Rizzo or Frenchy were not the founders of the Pink Ladies, the rock girls of Rydell's high school. So who were they? Grease: Rise of the Pink Ladies, which premieres on SkyShowtime this Good Friday, responds to this response by introducing Jane (Marisa Davila), Nancy (Tricia Fukuhura), Olivia (Cheyenne Wells) and Cynthia (Ai Notartomaso), who challenged the system Rydell's popularity rating.

Those who doubt the need for this prequel to Grease, the 1978 title that made stars of Olivia Newton-John and John Travolta, take a look at the opening musical number. It is a luxury at the production level, in the execution of the musical numbers and, in addition, it has a fashionable composer like Justin Tranter to give life to the 31 songs of the first season. This series, however, is for a snack: SkyShowtime begins its broadcast, which will continue week by week.

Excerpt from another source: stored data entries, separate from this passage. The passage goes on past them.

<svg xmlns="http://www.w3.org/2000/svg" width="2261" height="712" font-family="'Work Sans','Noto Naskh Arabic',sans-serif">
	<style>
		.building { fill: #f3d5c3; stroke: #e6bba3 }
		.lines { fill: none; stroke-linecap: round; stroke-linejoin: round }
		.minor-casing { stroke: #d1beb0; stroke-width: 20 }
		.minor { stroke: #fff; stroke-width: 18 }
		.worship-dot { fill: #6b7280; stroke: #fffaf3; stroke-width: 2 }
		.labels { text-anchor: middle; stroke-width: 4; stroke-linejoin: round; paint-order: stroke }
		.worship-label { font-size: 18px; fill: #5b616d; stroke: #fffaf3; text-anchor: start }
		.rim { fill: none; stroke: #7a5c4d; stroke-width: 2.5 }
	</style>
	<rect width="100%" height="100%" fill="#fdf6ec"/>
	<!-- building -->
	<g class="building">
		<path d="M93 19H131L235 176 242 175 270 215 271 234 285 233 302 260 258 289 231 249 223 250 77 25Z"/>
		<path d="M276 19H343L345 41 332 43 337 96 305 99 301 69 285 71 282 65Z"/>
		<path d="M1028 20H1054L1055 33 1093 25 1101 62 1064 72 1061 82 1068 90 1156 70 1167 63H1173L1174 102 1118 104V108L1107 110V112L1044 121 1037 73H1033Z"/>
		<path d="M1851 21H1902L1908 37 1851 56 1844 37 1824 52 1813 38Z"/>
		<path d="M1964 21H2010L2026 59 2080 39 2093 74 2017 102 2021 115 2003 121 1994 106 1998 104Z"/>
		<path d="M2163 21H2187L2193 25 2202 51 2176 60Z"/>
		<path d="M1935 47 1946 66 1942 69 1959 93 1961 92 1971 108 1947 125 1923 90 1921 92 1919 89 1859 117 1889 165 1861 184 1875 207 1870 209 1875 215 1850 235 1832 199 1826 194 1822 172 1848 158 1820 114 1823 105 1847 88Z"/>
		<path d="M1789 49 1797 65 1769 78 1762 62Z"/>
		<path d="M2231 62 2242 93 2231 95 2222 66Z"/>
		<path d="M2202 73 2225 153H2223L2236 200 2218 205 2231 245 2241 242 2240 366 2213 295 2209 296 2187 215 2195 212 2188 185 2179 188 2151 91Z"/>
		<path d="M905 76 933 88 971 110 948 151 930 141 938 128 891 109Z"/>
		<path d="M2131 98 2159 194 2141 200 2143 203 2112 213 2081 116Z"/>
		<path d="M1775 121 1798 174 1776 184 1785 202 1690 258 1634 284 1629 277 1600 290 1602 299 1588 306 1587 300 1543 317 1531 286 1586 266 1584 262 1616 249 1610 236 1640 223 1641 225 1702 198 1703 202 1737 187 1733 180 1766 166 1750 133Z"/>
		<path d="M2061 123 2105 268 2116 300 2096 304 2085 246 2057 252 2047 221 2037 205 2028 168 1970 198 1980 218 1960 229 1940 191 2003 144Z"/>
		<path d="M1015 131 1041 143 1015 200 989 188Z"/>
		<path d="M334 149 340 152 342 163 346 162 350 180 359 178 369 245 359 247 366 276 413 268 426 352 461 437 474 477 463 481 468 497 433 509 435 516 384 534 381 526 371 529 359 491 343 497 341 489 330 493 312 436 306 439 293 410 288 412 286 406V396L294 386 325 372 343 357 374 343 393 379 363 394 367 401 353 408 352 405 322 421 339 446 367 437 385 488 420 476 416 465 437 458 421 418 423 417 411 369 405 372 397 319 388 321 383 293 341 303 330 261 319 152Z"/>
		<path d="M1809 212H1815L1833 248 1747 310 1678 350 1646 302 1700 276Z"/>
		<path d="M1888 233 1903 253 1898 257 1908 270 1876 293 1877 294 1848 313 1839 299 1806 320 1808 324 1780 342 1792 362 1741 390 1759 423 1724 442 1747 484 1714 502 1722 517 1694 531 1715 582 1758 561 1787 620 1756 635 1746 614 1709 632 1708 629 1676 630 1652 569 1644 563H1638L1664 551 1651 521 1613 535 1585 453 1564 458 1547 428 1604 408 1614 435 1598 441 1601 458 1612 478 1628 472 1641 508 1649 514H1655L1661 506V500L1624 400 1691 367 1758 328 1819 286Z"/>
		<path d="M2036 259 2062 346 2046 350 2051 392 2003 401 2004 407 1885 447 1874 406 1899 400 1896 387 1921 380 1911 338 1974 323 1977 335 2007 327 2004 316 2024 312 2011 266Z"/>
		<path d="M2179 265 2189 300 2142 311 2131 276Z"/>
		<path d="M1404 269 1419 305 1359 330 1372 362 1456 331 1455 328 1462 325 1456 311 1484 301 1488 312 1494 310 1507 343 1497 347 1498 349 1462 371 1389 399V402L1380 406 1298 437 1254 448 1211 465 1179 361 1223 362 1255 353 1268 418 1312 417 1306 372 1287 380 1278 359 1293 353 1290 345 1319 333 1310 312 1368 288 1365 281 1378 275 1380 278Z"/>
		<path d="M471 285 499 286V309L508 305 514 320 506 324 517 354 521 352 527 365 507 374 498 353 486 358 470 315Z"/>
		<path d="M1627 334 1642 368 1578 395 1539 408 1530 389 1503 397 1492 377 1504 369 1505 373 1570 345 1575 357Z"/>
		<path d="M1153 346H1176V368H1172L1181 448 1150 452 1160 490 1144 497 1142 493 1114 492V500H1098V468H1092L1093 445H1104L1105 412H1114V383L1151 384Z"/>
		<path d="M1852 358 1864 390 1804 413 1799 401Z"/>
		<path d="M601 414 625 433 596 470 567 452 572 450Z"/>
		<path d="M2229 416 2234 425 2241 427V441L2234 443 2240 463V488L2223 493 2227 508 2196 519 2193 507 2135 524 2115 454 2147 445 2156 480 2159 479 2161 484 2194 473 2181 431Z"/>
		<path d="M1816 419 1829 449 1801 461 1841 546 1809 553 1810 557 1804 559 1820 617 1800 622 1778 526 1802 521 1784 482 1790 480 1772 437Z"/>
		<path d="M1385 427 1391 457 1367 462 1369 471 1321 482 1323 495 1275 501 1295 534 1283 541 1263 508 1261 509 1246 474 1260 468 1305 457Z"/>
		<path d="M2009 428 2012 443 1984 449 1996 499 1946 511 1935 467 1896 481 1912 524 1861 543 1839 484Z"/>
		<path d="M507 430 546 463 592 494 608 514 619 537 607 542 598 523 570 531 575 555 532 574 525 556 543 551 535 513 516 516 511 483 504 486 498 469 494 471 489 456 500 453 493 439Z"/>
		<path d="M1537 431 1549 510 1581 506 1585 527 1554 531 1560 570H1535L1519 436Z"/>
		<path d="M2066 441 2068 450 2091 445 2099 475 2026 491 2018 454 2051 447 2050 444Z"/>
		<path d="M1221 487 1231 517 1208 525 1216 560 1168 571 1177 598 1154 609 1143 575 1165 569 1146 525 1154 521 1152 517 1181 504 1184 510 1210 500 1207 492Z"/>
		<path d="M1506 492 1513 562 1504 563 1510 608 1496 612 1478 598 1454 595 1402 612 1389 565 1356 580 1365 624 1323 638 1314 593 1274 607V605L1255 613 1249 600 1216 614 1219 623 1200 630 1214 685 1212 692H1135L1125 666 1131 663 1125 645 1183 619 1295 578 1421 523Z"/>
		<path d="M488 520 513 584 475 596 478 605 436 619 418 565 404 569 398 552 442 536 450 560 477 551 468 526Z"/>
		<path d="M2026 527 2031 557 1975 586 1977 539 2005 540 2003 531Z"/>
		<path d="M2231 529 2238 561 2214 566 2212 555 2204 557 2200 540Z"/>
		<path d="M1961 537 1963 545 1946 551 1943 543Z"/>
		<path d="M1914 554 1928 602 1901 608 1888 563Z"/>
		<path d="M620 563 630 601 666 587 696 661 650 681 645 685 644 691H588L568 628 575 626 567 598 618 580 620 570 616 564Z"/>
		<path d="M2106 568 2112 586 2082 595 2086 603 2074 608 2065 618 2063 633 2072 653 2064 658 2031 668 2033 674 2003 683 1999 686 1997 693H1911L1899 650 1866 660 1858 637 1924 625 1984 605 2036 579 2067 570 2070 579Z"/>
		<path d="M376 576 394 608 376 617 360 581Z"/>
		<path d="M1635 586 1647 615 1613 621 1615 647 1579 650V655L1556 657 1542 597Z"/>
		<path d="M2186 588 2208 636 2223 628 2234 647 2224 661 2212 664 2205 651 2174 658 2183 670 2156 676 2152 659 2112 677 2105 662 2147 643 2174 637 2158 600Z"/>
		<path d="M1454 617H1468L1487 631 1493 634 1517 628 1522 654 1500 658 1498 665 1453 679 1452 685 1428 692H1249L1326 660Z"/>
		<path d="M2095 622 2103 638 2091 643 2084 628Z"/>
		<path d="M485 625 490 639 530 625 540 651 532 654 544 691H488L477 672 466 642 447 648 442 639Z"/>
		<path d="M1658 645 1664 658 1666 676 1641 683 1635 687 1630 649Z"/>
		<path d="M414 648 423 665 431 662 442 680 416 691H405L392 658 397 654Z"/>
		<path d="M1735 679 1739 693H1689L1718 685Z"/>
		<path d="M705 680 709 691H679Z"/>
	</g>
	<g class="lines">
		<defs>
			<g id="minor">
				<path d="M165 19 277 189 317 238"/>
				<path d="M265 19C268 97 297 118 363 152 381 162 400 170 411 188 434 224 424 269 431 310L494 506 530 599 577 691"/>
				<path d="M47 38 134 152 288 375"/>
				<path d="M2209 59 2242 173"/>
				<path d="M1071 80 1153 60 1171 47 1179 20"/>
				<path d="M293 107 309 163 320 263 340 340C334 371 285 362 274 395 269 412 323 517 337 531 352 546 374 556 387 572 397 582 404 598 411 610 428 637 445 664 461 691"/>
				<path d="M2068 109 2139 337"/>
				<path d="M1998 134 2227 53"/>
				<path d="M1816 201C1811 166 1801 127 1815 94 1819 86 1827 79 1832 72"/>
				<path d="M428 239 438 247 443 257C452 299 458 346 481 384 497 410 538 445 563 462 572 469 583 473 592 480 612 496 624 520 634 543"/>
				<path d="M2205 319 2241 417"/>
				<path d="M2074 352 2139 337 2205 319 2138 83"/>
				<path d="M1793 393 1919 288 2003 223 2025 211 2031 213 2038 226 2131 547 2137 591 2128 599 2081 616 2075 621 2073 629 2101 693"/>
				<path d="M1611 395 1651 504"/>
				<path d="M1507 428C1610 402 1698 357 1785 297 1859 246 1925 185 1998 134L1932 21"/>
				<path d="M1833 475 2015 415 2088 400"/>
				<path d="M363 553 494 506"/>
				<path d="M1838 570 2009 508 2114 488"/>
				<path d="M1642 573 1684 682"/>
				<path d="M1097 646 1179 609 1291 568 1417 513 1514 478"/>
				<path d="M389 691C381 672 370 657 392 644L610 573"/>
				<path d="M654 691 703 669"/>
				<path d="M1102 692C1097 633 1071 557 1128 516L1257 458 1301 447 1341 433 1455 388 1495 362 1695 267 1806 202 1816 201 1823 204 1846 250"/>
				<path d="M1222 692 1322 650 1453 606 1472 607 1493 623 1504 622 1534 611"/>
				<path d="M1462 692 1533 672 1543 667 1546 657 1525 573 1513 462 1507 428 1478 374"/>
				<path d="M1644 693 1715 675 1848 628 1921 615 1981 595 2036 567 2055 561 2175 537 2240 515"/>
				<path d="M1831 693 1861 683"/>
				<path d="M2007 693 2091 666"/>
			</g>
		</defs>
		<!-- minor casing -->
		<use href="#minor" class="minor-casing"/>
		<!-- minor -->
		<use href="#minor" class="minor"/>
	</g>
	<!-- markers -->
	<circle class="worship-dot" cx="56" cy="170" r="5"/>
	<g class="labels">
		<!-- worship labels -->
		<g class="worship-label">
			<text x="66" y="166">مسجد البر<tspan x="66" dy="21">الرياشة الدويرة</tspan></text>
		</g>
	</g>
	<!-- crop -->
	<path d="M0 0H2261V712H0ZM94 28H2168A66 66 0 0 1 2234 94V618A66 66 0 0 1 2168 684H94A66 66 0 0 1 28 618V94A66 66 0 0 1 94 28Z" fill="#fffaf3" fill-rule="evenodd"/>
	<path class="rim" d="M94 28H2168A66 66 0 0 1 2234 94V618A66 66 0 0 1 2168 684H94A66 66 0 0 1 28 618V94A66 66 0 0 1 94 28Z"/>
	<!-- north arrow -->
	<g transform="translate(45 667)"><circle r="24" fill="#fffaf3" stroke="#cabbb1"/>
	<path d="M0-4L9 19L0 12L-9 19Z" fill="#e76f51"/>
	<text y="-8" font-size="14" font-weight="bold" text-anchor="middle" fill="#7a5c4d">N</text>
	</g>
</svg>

There is a reason why, without anyone taking it into account, The Night Agent started on Netflix as the third most successful novelty in the history of the platform after Wednesday and Dahmer: it is a more than correct entertainment signed by Shawn Ryan ( The Shield, Lie to me). It's classic and predictable in its twisted plot but it works well enough that the viewer wants to watch all ten episodes one after the other.

FBI agent Peter Sutherland (Gabriel Basso), who works in the White House and with a complicated family past, receives an urgent call. Suddenly, he finds himself in a conspiracy with no one to trust other than Rose (Luciane Buchanan), the witness he must protect. He will have a second season but the first one solves the first conspiracy, so he is an ideal vice for Easter.